Paris — Agricultores franceses realizaram nesta semana um novo protesto de grande escala contra o acordo comercial entre a União Europeia e o Mercosul, intensificando a pressão política sobre o governo francês e as instituições europeias. Tratores voltaram a bloquear vias estratégicas da capital, em uma demonstração de força que expõe a crescente resistência rural ao tratado negociado há mais de duas décadas.
A mobilização ocorre em um momento decisivo, com a Comissão Europeia tentando destravar a assinatura do acordo ainda em 2026, apesar da oposição explícita de setores agrícolas em diversos países do bloco.
Por que os agricultores protestam?
Os produtores franceses afirmam que o acordo abrirá o mercado europeu para carne bovina, açúcar, etanol e grãos sul-americanos produzidos com custos mais baixos e regras ambientais menos rigorosas do que as exigidas na União Europeia.
Segundo os sindicatos rurais, isso criaria uma concorrência considerada desleal, agravando um cenário já marcado por:
- aumento dos custos de produção;
- exigências ambientais mais rígidas;
- queda da renda agrícola nos últimos anos;
- endividamento crescente no campo europeu.
“Não podemos aceitar padrões ambientais rigorosos internamente enquanto importamos produtos que não seguem as mesmas regras”, afirmam líderes sindicais.
Um impasse político para a França
O novo protesto coloca o governo do presidente Emmanuel Macron em uma posição delicada. Embora Paris tenha declarado oposição ao acordo em sua forma atual, a França enfrenta dificuldades para barrar sozinha o avanço do tratado dentro da UE, onde a decisão depende de maioria qualificada entre os Estados-membros e do Parlamento Europeu.
Internamente, a pressão do setor agrícola já produziu efeitos políticos: o tema passou a ocupar o centro do debate público, com partidos de oposição usando os protestos como argumento contra a política comercial europeia e contra o próprio governo.

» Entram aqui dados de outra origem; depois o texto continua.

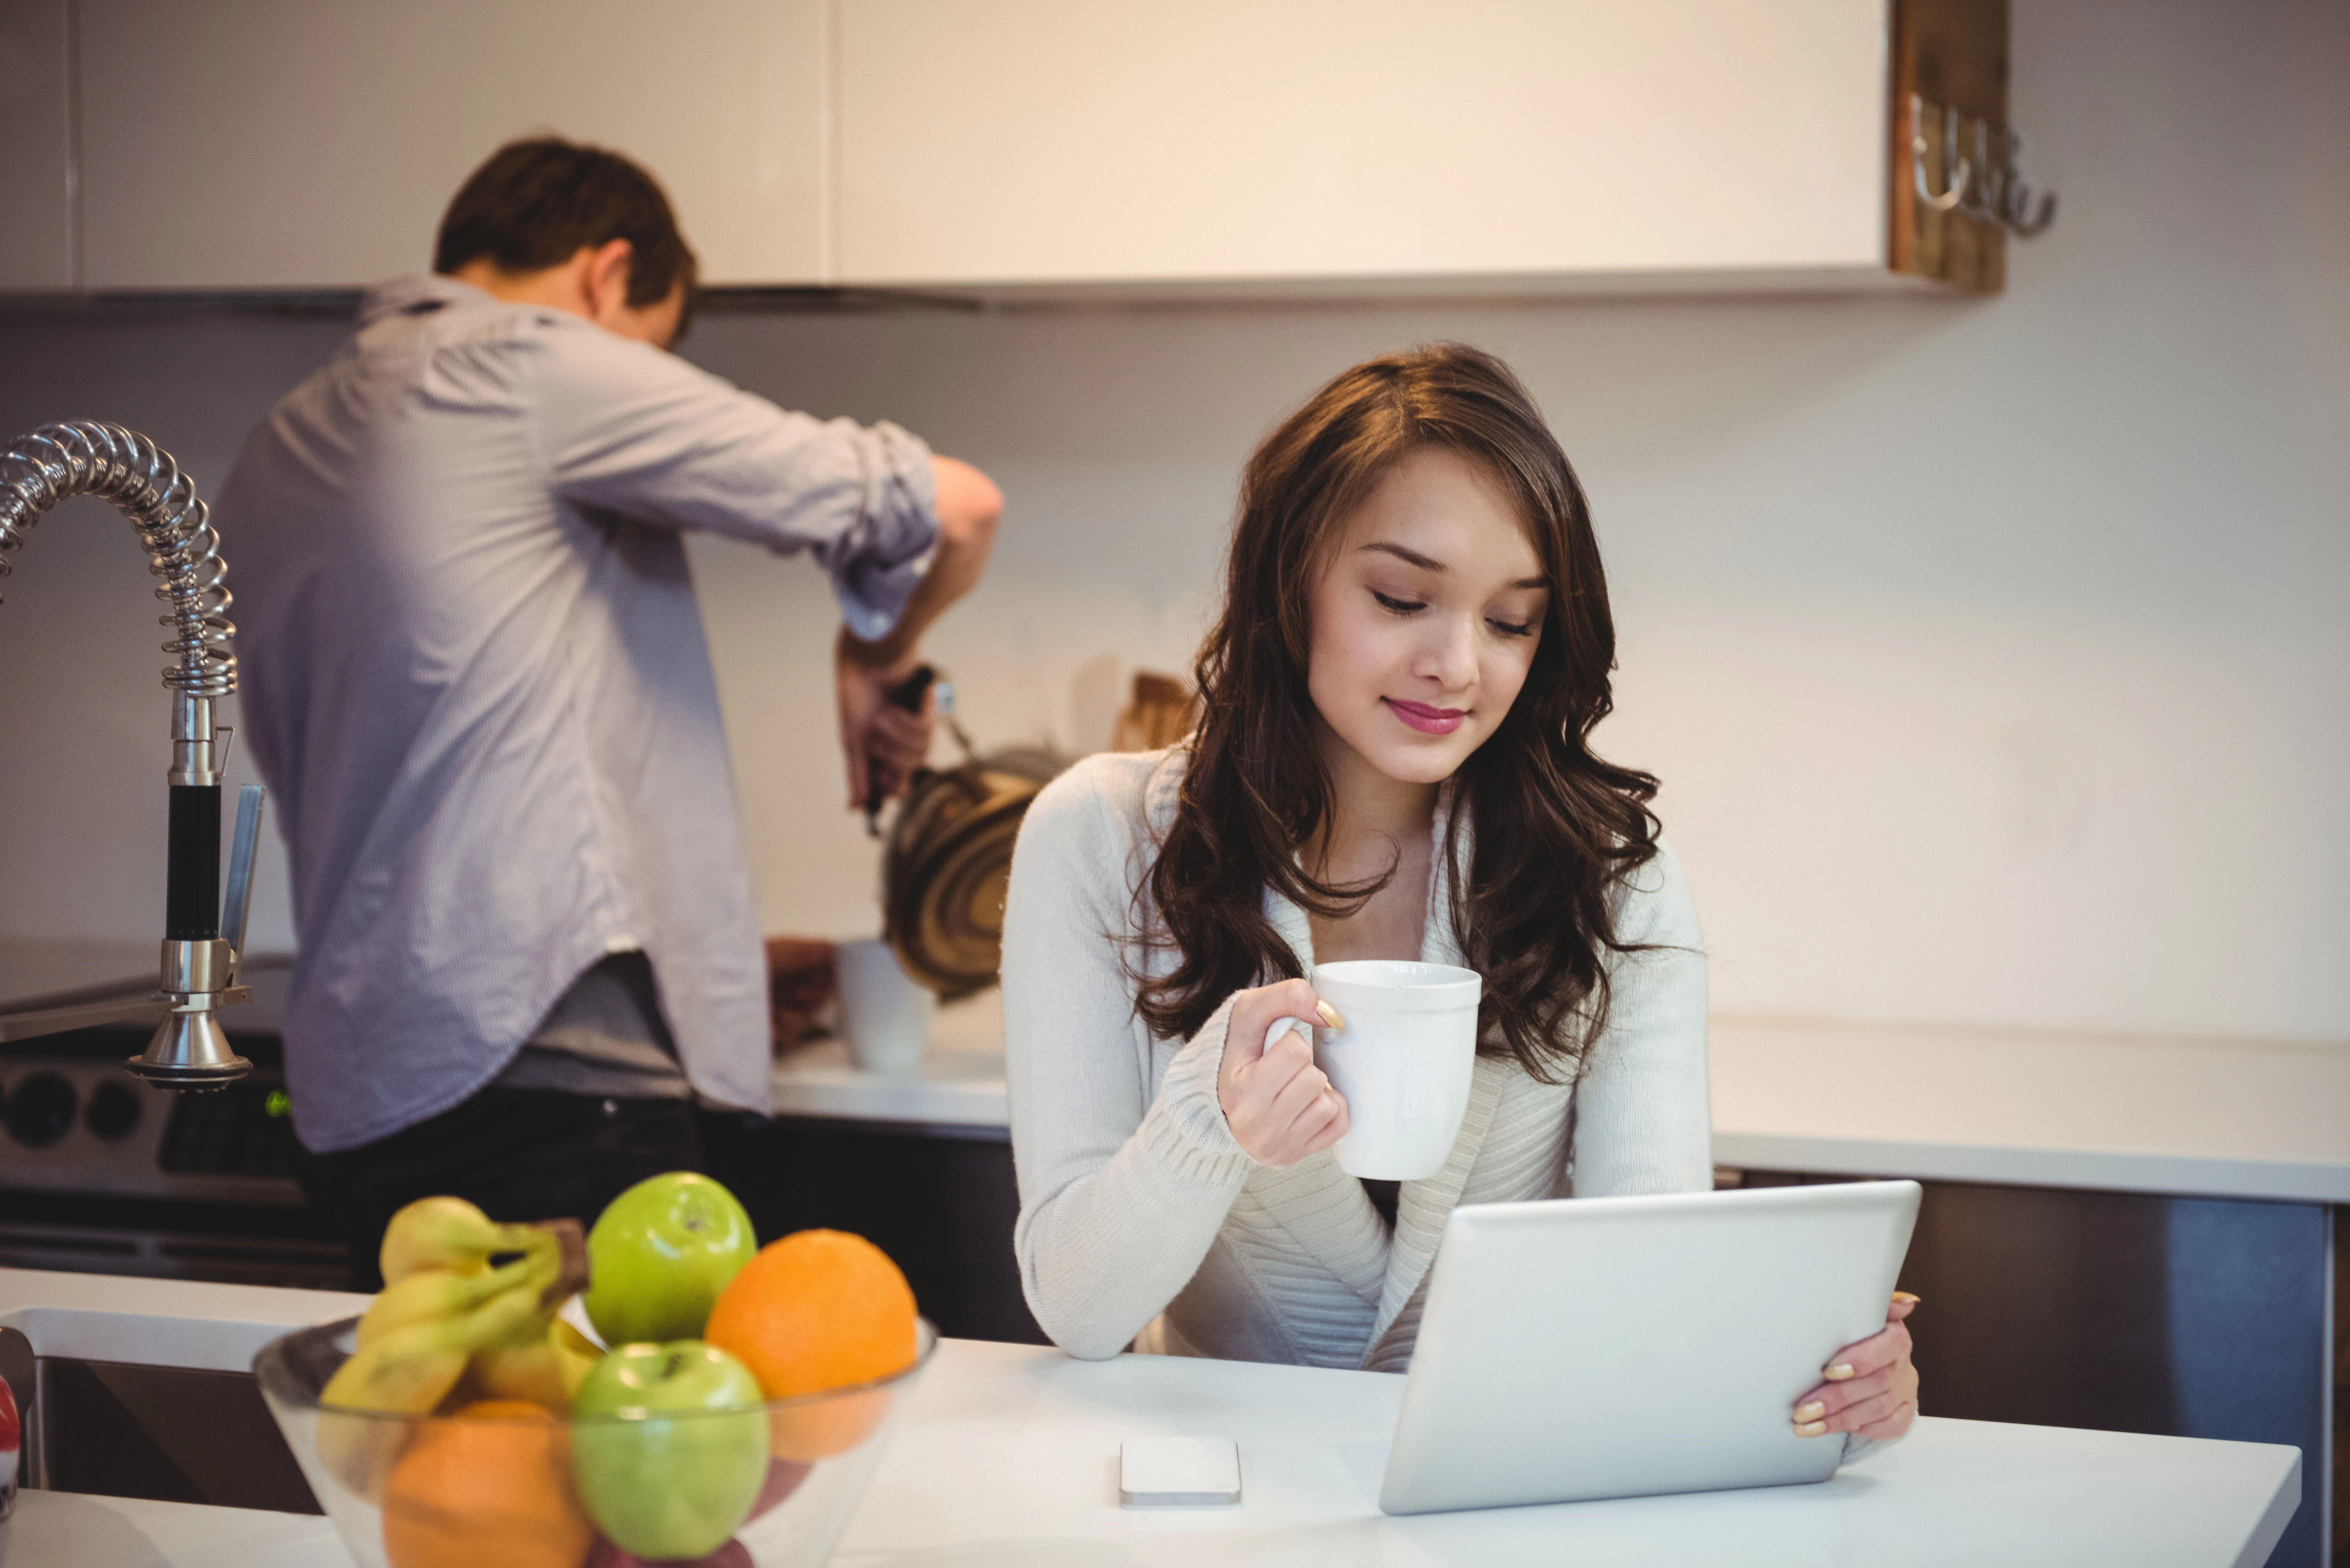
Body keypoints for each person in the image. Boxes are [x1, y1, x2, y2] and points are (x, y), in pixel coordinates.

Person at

📌 O que é o acordo Mercosul-UE?
Negociado desde 1999, o acordo prevê:
- redução ou eliminação de tarifas para produtos industriais e agrícolas;
- ampliação do acesso do Mercosul ao mercado europeu de alimentos;
- maior abertura do mercado sul-americano a bens industriais e serviços europeus.
A Comissão Europeia defende que o tratado fortaleceria a posição geopolítica da UE e reduziria sua dependência de parceiros como China e Estados Unidos. Já os críticos afirmam que os ganhos seriam concentrados na indústria, enquanto os custos recaem de forma desproporcional sobre o setor agrícola.
Protestos além da França
A mobilização francesa faz parte de uma onda mais ampla de insatisfação no campo europeu. Agricultores em países como Irlanda, Polônia, Itália e Espanha também têm manifestado resistência ao acordo, sobretudo em regiões fortemente dependentes da pecuária e da produção de grãos.
Esse movimento reforça o risco de que o tratado enfrente dificuldades adicionais de ratificação, mesmo após eventual assinatura formal.
O que vem pela frente
Nos próximos meses, o futuro do acordo Mercosul-UE dependerá de dois fatores centrais:
- Capacidade política da Comissão Europeia de reunir apoio suficiente entre os Estados-membros;
- Resposta dos governos nacionais às pressões internas, especialmente do setor agrícola.
Enquanto isso, os agricultores franceses prometem manter as mobilizações, sinalizando que o impasse está longe de uma solução rápida — e que o custo político do acordo pode ser mais alto do que o inicialmente calculado por Bruxelas.